化学燃料驱动的生命和瞬态超分子聚合。

Chemical fuel-driven living and transient supramolecular polymerization.

机构信息

Supramolecular Chemistry Laboratory, New Chemistry Unit, School of Advanced Materials (SAMat), Jawaharlal Nehru Centre for Advanced Scientific Research (JNCASR), Jakkur, Bangalore, 560064, India.

Institute for Stem Cell Biology and Regenerative Medicine (InStem), UAS-GKVK Post, Bellary Road, Bangalore, 560065, India.

出版信息

Nat Commun. 2019 Jan 25;10(1):450. doi: 10.1038/s41467-019-08308-9.

DOI:10.1038/s41467-019-08308-9

PMID:30683874

原文链接:https://pmc.ncbi.nlm.nih.gov/articles/PMC6347607/

Abstract

Temporal control over self-assembly process is a desirable trait in the quest towards adaptable and controllable materials.

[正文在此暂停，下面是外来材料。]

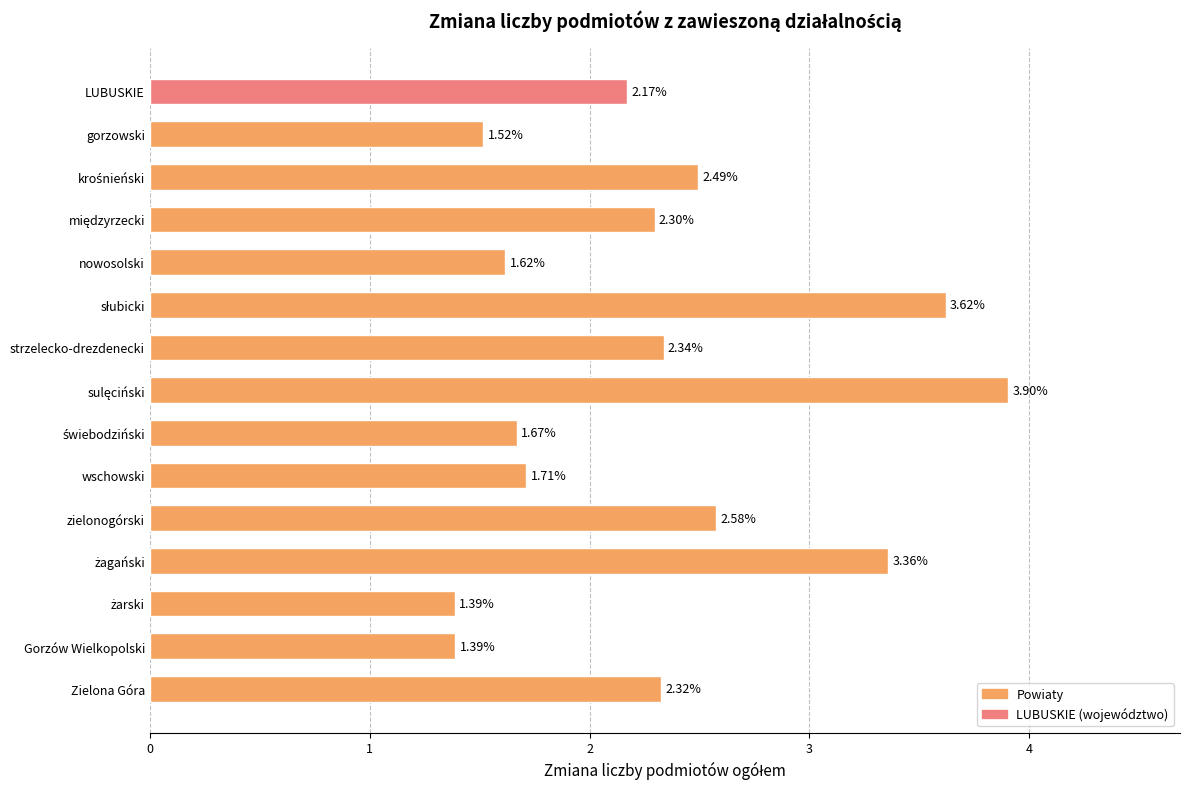

At which label is the value closest to 2?

LUBUSKIE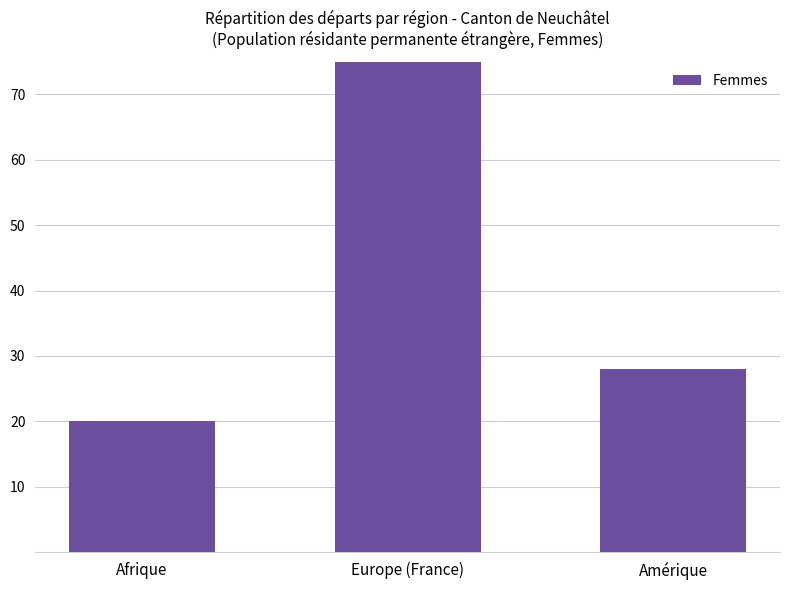

Reading right to left, transcribe all the data shown in this chart.

Amérique=28	Europe (France)=145	Afrique=20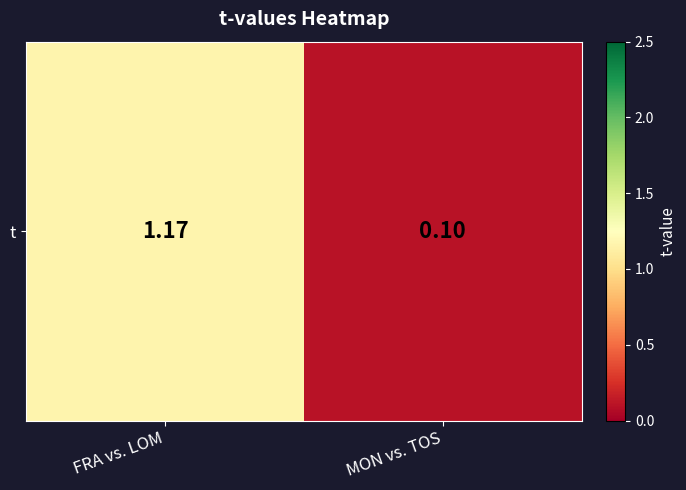

The chart shows a value of 0.0 at MON vs. TOS. True or false?

False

The ability to devise synthetic ways to control the growth, as well as decay of materials has long been a property which only the biological systems could perform seamlessly. A common synthetic strategy which works on the biological principles such as chemical fuel-driven control over temporal self-assembly profile has not been completely realized synthetically. Here we show, we filled this dearth by showing that a chemical fuel driven self-assembling system can not only be grown in a controlled manner, but it can also result in precise control over the assembly and disassembly kinetics. Herein, we elaborate strategies which clearly show that once a chemical fuel driven self-assembly is established it can be made receptive to multiple molecular cues such that the inherent growth and decay characteristics are programmed into the ensemble.

摘要

在寻求适应性和可控性材料的过程中，对自组装过程的时间控制是一种理想的特性。设计合成方法来控制材料的生长和衰减的能力长期以来一直是生物系统才能无缝执行的特性。一种基于化学燃料驱动控制时间自组装轮廓的常见合成策略在合成上尚未完全实现。在这里，我们展示了，通过表明化学燃料驱动的自组装系统不仅可以以受控的方式生长，而且还可以精确控制组装和拆卸动力学，我们填补了这一空白。在这里，我们详细说明了策略，清楚地表明，一旦建立了化学燃料驱动的自组装，它就可以对多种分子信号做出响应，从而将固有生长和衰减特性编程到整体中。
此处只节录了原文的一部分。